ヨーロッパの軽いインフレとチェコハンガリーEU加盟国に推挙され多くの企業が中央ヨーロッパに進出してスペイン国内に空洞化現象が起こっていた。
会社はもろに被害を受け注文が激減していた。工場の生産を見てもそれを
理解することが出来る。(私は長く他の工場で働いていたため)
 入社当時150人いた従業員は今90人に減りさらに会社を維持できる最低
60人体制まで人を減らすため希望退職者を募る集会が何度となく開かれた。
 希望退職者はなかなか集まらず、いよいよ解雇通告が近づき社員達は皆神
経質になっていた。
私の立場も微妙であった。私は外国人でしかも、最年長従業員であり生産技術という間接的な業務を担当していたからである。
友人の父親が社長である。
私に出来る事があればと考えていた。
今は1人でも社員を減らす事がこの会社を助ける事になる。
 妻がスペインに来るまでに社長に対し自分が身を引く話をした。
「それは必要ない」とあっさり拒絶された。
 その後、解雇された筈の社員が再び工場に帰ってきていた。この地方の同
業種組合の本部に泣きつけば解雇は無効になる。
妻に会社を辞める事を相談した。
 妻は怒りだした。せっかく日本の知合いに別れを告げスペインに来て2ヶ
月そこそこで日本には帰れない。 
その上、冬物、夏物などの衣服も送付してきたのにそれを着る事もなく日本に送り返すのは残念である。
首を縦にはふらなかった。
 それでも妻を何とか説得した。そして解雇された。
会社に勤めて2年4ヶ月。
辞める事は以前から常に頭の隅にあった。可能なら60歳迄は勤めたい気持ちはあったが。

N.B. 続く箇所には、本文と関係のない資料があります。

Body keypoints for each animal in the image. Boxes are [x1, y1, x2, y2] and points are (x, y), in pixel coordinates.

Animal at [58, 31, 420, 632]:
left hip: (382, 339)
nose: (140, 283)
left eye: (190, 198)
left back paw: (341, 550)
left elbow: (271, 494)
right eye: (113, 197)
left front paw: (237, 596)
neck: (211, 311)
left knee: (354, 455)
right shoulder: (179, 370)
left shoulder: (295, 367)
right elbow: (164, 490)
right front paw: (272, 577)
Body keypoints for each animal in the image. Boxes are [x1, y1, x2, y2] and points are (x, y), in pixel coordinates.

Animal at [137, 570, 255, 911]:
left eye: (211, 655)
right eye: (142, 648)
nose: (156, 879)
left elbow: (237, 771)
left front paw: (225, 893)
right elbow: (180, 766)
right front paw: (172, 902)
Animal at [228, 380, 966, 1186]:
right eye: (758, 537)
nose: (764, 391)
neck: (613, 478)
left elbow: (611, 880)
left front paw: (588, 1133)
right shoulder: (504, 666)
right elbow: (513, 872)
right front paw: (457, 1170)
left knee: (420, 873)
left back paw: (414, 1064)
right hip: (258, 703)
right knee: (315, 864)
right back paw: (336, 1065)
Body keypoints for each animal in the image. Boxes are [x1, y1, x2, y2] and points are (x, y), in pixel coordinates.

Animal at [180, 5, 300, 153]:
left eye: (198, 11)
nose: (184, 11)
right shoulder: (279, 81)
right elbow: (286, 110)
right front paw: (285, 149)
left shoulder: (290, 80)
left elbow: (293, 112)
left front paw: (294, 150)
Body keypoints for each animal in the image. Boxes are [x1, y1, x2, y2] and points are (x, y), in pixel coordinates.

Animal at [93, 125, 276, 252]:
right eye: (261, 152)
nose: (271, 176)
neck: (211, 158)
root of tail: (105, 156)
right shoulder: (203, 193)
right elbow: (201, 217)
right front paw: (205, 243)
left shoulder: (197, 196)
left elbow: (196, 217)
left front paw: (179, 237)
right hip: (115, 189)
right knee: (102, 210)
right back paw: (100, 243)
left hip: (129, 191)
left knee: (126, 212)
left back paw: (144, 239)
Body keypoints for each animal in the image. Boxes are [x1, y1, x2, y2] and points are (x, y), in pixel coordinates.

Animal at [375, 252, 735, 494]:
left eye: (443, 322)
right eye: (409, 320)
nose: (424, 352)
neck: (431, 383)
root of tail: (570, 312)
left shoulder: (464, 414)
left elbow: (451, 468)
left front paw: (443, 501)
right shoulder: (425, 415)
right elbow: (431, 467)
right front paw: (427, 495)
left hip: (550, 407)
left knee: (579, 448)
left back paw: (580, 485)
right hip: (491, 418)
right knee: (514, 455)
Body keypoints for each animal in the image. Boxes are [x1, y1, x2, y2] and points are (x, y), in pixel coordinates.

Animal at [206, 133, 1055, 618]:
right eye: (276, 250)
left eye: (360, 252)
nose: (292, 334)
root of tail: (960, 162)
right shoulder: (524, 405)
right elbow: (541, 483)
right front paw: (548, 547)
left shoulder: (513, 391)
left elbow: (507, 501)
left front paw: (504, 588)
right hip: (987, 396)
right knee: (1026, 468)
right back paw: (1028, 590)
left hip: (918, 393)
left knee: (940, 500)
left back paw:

仕事を失う事は労働ビザ更新が不可能となり帰国を意味する事になる。
丁度2003年のクリスマス休暇前で57歳を迎えていた。


29.失業手当
 2004年1月。必要な書類を会社で整えてもらい隣町のスペイン版ハロー
ワークに出向いた。
少し緊張していた。
ハローワークには多くの他の会社の失業者が列を作っていた。
これ程まで不況が深刻化していた事に気付かなかった事を恥じた。
 ハローワークの担当者に不足の書類を指摘され会社との間を2~3回往
復した。
給料の約7割の額が失業手当として8ヶ月間支給される事になった。
1年勤めることで4ヶ月間支給される。
そして仕事の紹介依頼をしたがおそらく無理であろう。
外国人でしかも高齢が問題で、この地方全体に不況が押し寄せ解雇はあっても採用は無理だと思った。
 妻にわびるため失業手当支給期間を利用しヨーロッパ等2人で旅行しよ
うと妻に話していた。その位の蓄えはまだ確保していた。
 それとこの期間を利用し油絵の勉強をやろうとも考えていた。
以前、メンチュウ夫婦と国境の町ホンダリビアを散策途中、画家ハビエル・サガルサスの絵画教室に偶然立ち寄った。
生徒の描く絵の素晴らしさに見入ったことがあり、是非そこで絵を学ぼう
と考えていた。仕事を辞めたら勉強に来ると先生ハビエルに言った事がある。
機会は巡ってきた。
 絵画教室に行く前の1ヶ月間家で四六時中絵を描いた。
1年前に日本に持ち帰った絵に値段が付き妻は日本で絵を売り始めていた。私には信じられぬ事であったがそれは事実であった。